What to work on: All of the data must be written out verbatim, with pictures excluded.

Provided entries:
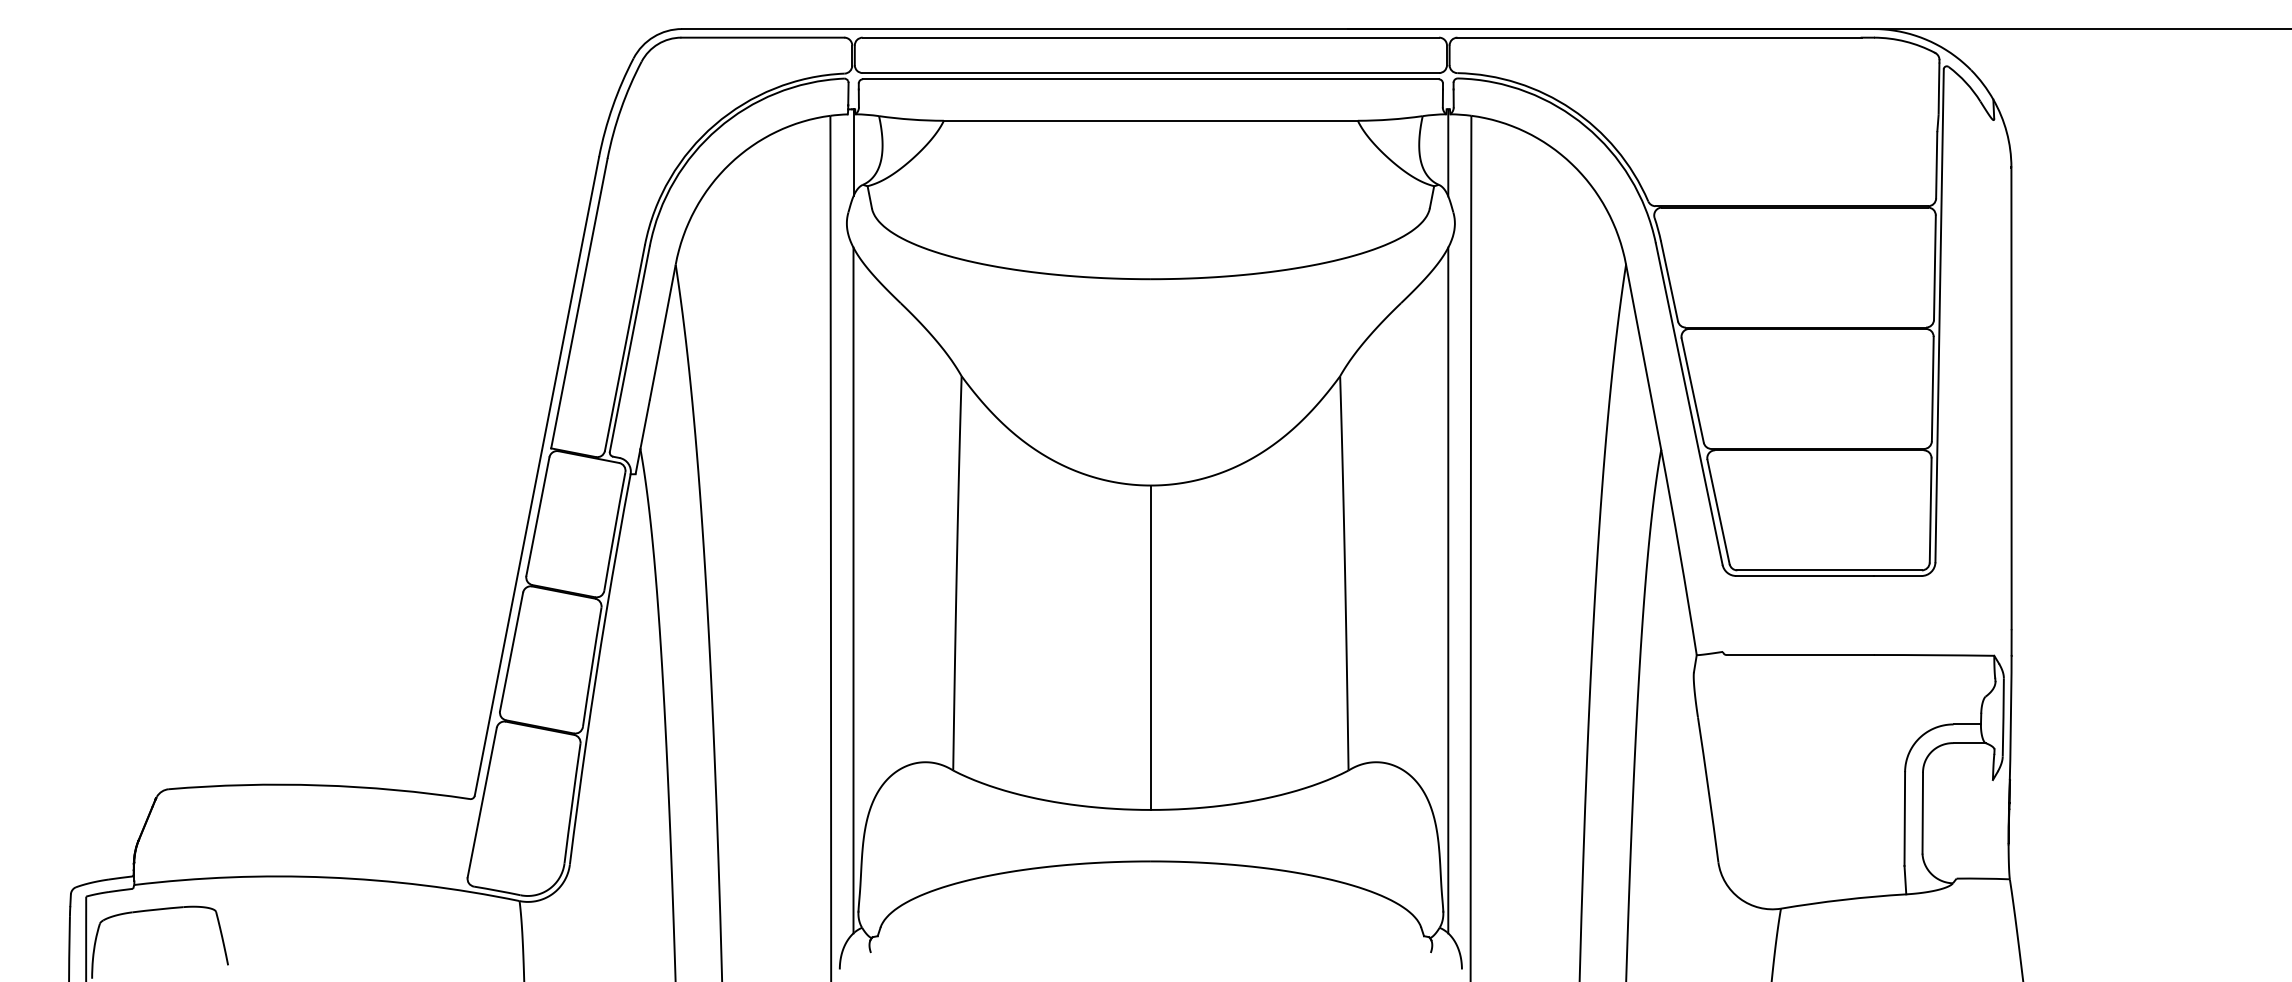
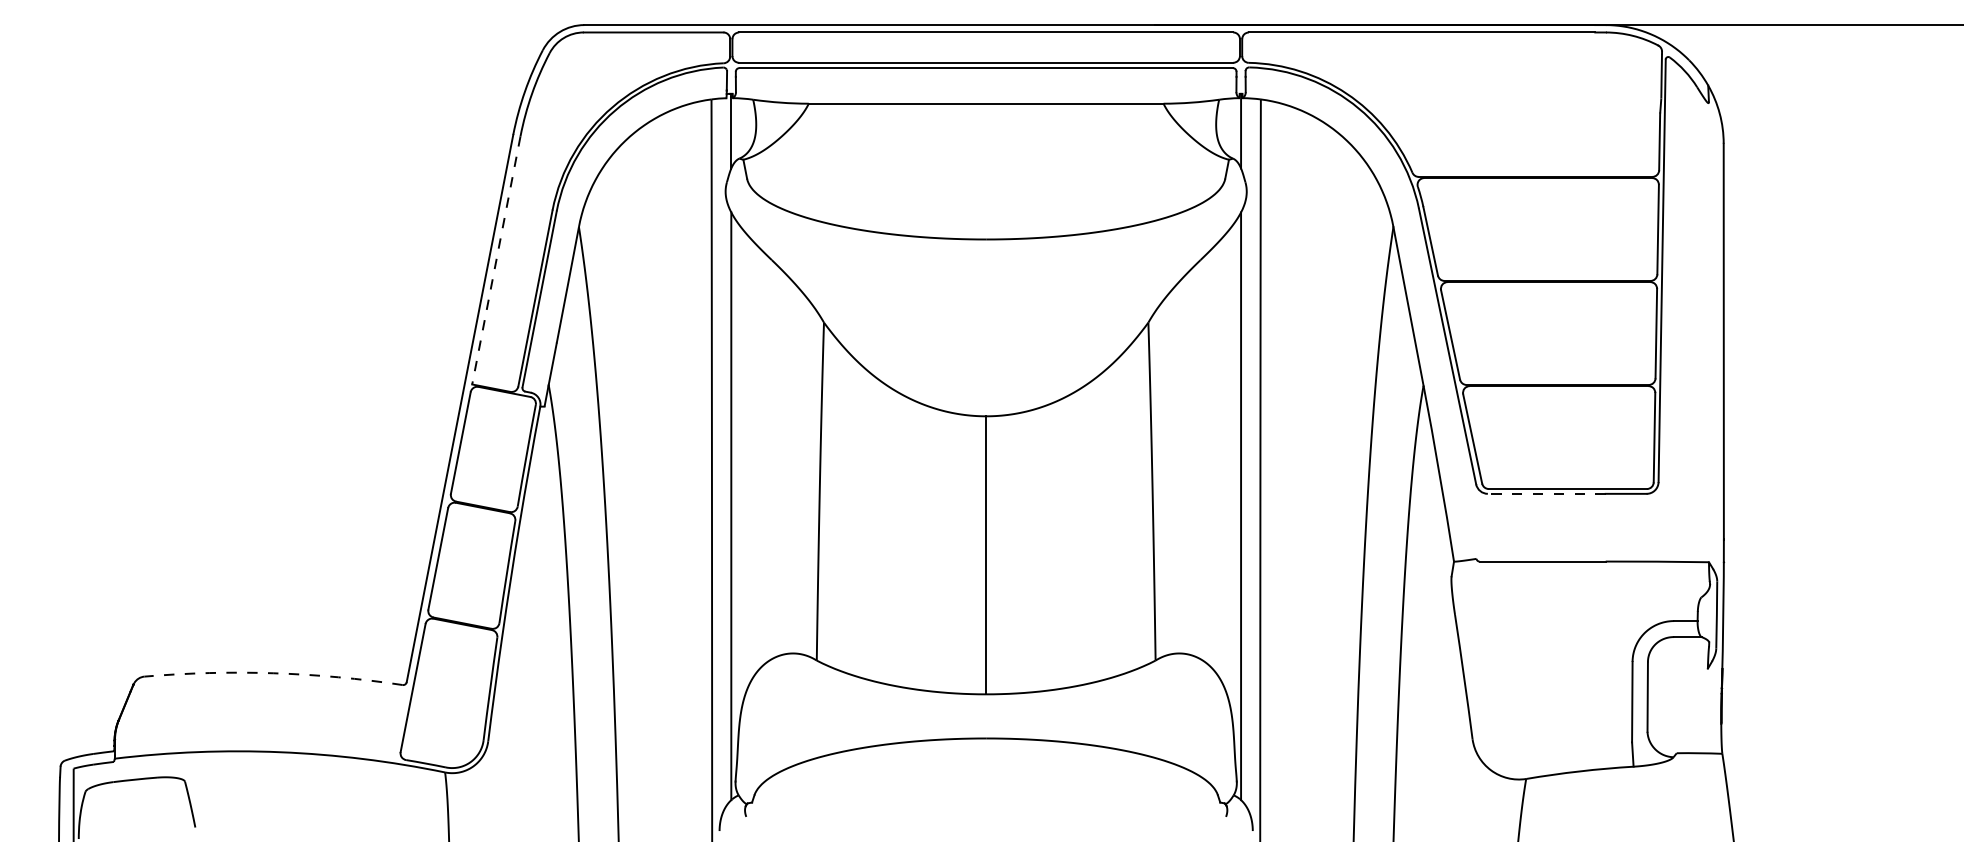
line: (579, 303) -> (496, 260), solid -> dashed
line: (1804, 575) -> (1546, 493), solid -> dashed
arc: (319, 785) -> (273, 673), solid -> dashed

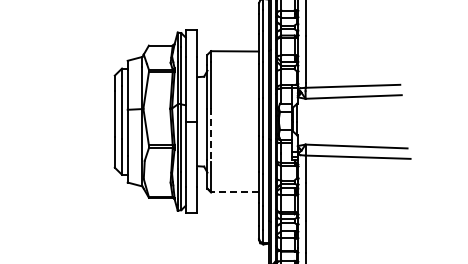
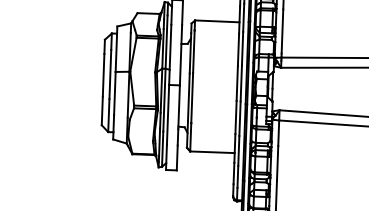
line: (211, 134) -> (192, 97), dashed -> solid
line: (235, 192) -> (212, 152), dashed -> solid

The completed task:
line: (579, 303) -> (496, 260), solid -> dashed
line: (1804, 575) -> (1546, 493), solid -> dashed
arc: (319, 785) -> (273, 673), solid -> dashed

line: (211, 134) -> (192, 97), dashed -> solid
line: (235, 192) -> (212, 152), dashed -> solid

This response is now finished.